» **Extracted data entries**
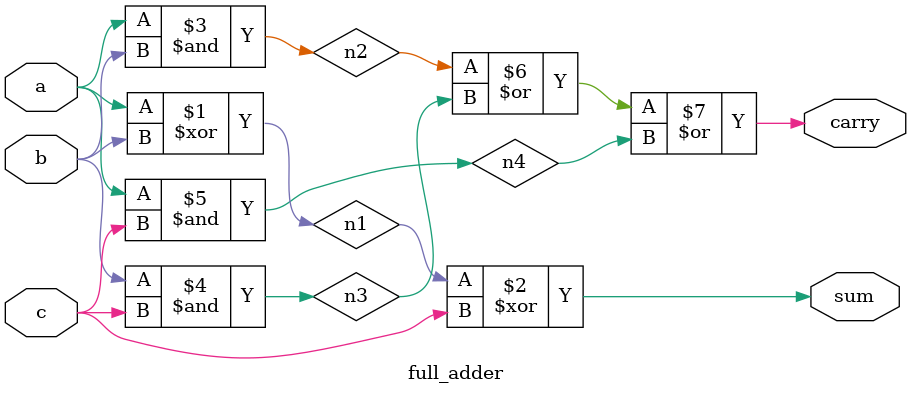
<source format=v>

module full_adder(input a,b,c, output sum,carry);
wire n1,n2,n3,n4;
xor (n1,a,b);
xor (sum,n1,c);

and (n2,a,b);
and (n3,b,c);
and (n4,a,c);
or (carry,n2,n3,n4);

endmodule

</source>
...
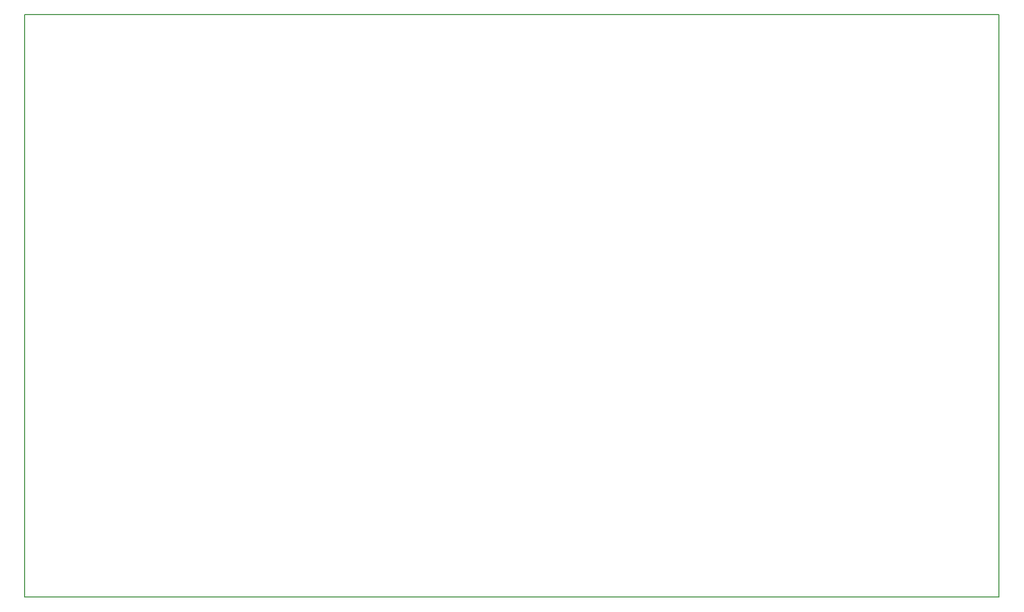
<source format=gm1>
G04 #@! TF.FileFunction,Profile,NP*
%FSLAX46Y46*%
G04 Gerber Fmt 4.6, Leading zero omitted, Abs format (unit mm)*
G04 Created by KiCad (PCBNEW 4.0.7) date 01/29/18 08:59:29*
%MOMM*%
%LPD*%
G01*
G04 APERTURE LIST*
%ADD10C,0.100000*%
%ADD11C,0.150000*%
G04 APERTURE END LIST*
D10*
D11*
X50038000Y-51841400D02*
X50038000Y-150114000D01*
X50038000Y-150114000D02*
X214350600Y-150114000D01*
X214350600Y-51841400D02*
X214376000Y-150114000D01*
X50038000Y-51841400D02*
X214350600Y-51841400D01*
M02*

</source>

» **INSTRUCTION**
The answer must be a single number: how many lines above contain the word "format".

» **ANSWER AREA**
3